La combinaison est unique : masse démographique (12,5 millions d'habitants), diversité culturelle, réseau dense de clubs et de city stades, système de formation structuré autour de l'INF Clairefontaine et des académies professionnelles, et une motivation sociale intense dans les quartiers populaires. Aucune autre région au monde ne réunit autant de ces facteurs simultanément.
Comment se structure la Ligue Paris Île-de-France ?
La Ligue de Paris Île-de-France de Football (LPIFF) est l'organe de gouvernance du football amateur francilien. Elle regroupe plus de 320 000 licenciés répartis dans 1 100 clubs sur 8 départements. Elle supervise les compétitions de district jusqu'aux championnats régionaux, gère la formation des éducateurs, pilote les pôles espoirs, et organise la détection des jeunes talents pour les orienter vers les centres de formation professionnels. Sa densité de pratiquants est supérieure à celle de fédérations nationales entières comme le Portugal ou la Turquie.
L'Île-de-France est-elle mieux représentée que les autres régions dans les grands championnats européens ?
Oui, et de très loin. En 2019, 158 footballeurs nés en Île-de-France évoluaient simultanément dans les cinq grands championnats européens (Premier League, Liga, Bundesliga, Serie A, Ligue 1).
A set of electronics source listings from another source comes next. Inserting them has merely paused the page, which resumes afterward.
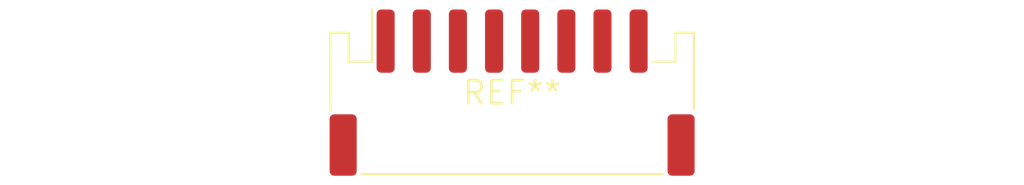
<source format=kicad_pcb>
(kicad_pcb (version 20240108) (generator pcbnew)

  (general
    (thickness 1.6)
  )

  (paper "A4")
  (layers
    (0 "F.Cu" signal)
    (31 "B.Cu" signal)
    (32 "B.Adhes" user "B.Adhesive")
    (33 "F.Adhes" user "F.Adhesive")
    (34 "B.Paste" user)
    (35 "F.Paste" user)
    (36 "B.SilkS" user "B.Silkscreen")
    (37 "F.SilkS" user "F.Silkscreen")
    (38 "B.Mask" user)
    (39 "F.Mask" user)
    (40 "Dwgs.User" user "User.Drawings")
    (41 "Cmts.User" user "User.Comments")
    (42 "Eco1.User" user "User.Eco1")
    (43 "Eco2.User" user "User.Eco2")
    (44 "Edge.Cuts" user)
    (45 "Margin" user)
    (46 "B.CrtYd" user "B.Courtyard")
    (47 "F.CrtYd" user "F.Courtyard")
    (48 "B.Fab" user)
    (49 "F.Fab" user)
    (50 "User.1" user)
    (51 "User.2" user)
    (52 "User.3" user)
    (53 "User.4" user)
    (54 "User.5" user)
    (55 "User.6" user)
    (56 "User.7" user)
    (57 "User.8" user)
    (58 "User.9" user)
  )

  (setup
    (pad_to_mask_clearance 0)
    (pcbplotparams
      (layerselection 0x00010fc_ffffffff)
      (plot_on_all_layers_selection 0x0000000_00000000)
      (disableapertmacros false)
      (usegerberextensions false)
      (usegerberattributes false)
      (usegerberadvancedattributes false)
      (creategerberjobfile false)
      (dashed_line_dash_ratio 12.000000)
      (dashed_line_gap_ratio 3.000000)
      (svgprecision 4)
      (plotframeref false)
      (viasonmask false)
      (mode 1)
      (useauxorigin false)
      (hpglpennumber 1)
      (hpglpenspeed 20)
      (hpglpendiameter 15.000000)
      (dxfpolygonmode false)
      (dxfimperialunits false)
      (dxfusepcbnewfont false)
      (psnegative false)
      (psa4output false)
      (plotreference false)
      (plotvalue false)
      (plotinvisibletext false)
      (sketchpadsonfab false)
      (subtractmaskfromsilk false)
      (outputformat 1)
      (mirror false)
      (drillshape 1)
      (scaleselection 1)
      (outputdirectory "")
    )
  )

  (net 0 "")

  (footprint "JST_PH_S8B-PH-SM4-TB_1x08-1MP_P2.00mm_Horizontal" (layer "F.Cu") (at 0 0))

)

</source>
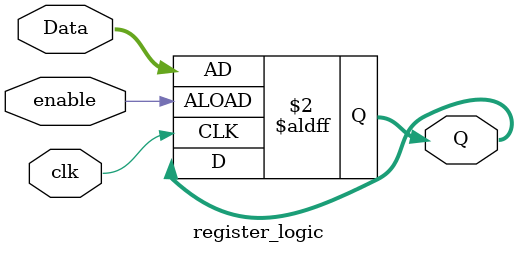
<source format=v>
`timescale 1ns / 1ps

module register_logic(
    input clk,
    input enable,
    input [4:0] Data,
    output reg [4:0] Q
    );
    
    always @(posedge clk or posedge enable) begin
        if(enable)
        begin
            Q[0] = Data[0];
            Q[1] = Data[1];
            Q[2] = Data[2];
            Q[3] = Data[3];
            Q[4] = Data[4];
        end
    end
    
endmodule

</source>
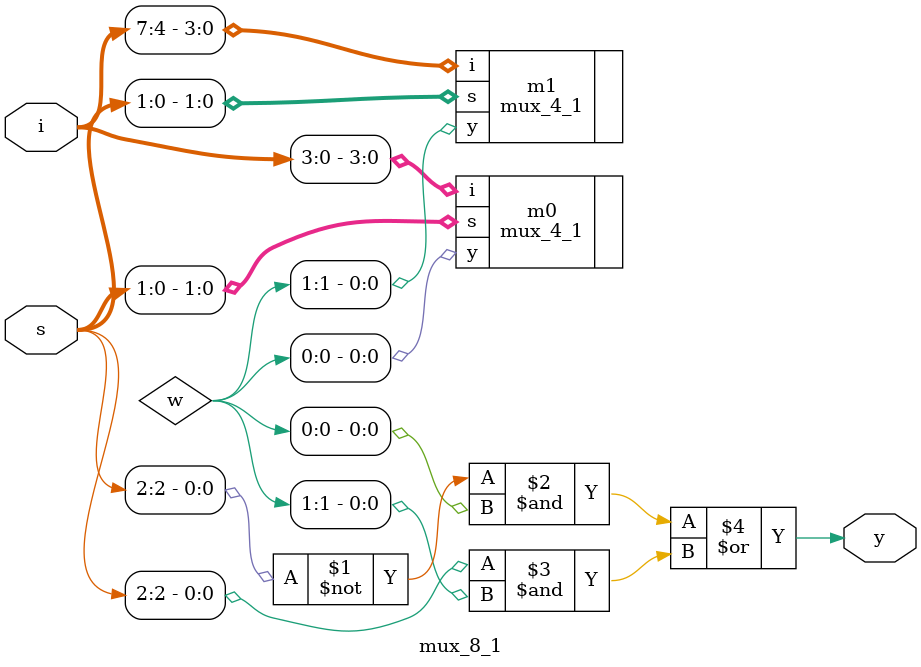
<source format=v>
`timescale 1ns / 1ps

module mux_8_1(input [7:0]i,input[2:0]s,output y);
wire [1:0]w;
mux_4_1 m0(.i(i[3:0]),.s(s[1:0]),.y(w[0]));
mux_4_1 m1(.i(i[7:4]),.s(s[1:0]),.y(w[1]));
assign y = (~s[2]&w[0])|(s[2]&w[1]);
endmodule

</source>
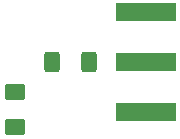
<source format=gtp>
%TF.GenerationSoftware,KiCad,Pcbnew,6.0.2-378541a8eb~116~ubuntu20.04.1*%
%TF.CreationDate,2022-02-26T16:05:59-06:00*%
%TF.ProjectId,sma_to_led,736d615f-746f-45f6-9c65-642e6b696361,1.0*%
%TF.SameCoordinates,Original*%
%TF.FileFunction,Paste,Top*%
%TF.FilePolarity,Positive*%
%FSLAX46Y46*%
G04 Gerber Fmt 4.6, Leading zero omitted, Abs format (unit mm)*
G04 Created by KiCad (PCBNEW 6.0.2-378541a8eb~116~ubuntu20.04.1) date 2022-02-26 16:05:59*
%MOMM*%
%LPD*%
G01*
G04 APERTURE LIST*
G04 Aperture macros list*
%AMRoundRect*
0 Rectangle with rounded corners*
0 $1 Rounding radius*
0 $2 $3 $4 $5 $6 $7 $8 $9 X,Y pos of 4 corners*
0 Add a 4 corners polygon primitive as box body*
4,1,4,$2,$3,$4,$5,$6,$7,$8,$9,$2,$3,0*
0 Add four circle primitives for the rounded corners*
1,1,$1+$1,$2,$3*
1,1,$1+$1,$4,$5*
1,1,$1+$1,$6,$7*
1,1,$1+$1,$8,$9*
0 Add four rect primitives between the rounded corners*
20,1,$1+$1,$2,$3,$4,$5,0*
20,1,$1+$1,$4,$5,$6,$7,0*
20,1,$1+$1,$6,$7,$8,$9,0*
20,1,$1+$1,$8,$9,$2,$3,0*%
G04 Aperture macros list end*
%ADD10R,5.080000X1.500000*%
%ADD11RoundRect,0.250001X0.624999X-0.462499X0.624999X0.462499X-0.624999X0.462499X-0.624999X-0.462499X0*%
%ADD12RoundRect,0.250000X0.400000X0.625000X-0.400000X0.625000X-0.400000X-0.625000X0.400000X-0.625000X0*%
G04 APERTURE END LIST*
D10*
%TO.C,J1*%
X124177500Y-88900000D03*
X124177500Y-93150000D03*
X124177500Y-84650000D03*
%TD*%
D11*
%TO.C,D1*%
X113030000Y-94415000D03*
X113030000Y-91440000D03*
%TD*%
D12*
%TO.C,R1*%
X119310000Y-88900000D03*
X116210000Y-88900000D03*
%TD*%
M02*

</source>
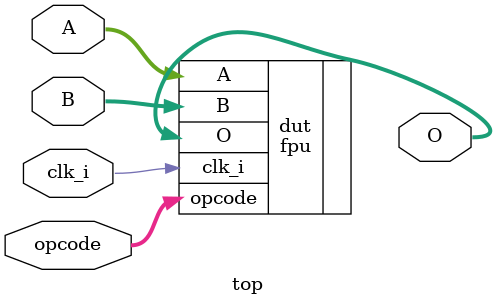
<source format=sv>

`default_nettype none
module top
(
	input  logic clk_i,
	input  logic [31:0] A, B,
	input  logic [1 :0] opcode,
	output logic [31:0] O
);

fpu dut (
    .clk_i(clk_i),
    .A(A),
    .B(B),
    .opcode(opcode),
    .O(O)
    );
endmodule : top


</source>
En 2024, ce chiffre équivalait à environ 10 % de l'ensemble des professionnels de ces ligues — un ratio sans équivalent pour une seule région. À titre de comparaison, la Catalogne, deuxième région la plus représentée, affiche un ratio deux fois inférieur. Les clubs étrangers l'ont bien compris : des recruteurs de Premier League, de Bundesliga et de Liga sont présents en permanence sur les terrains franciliens.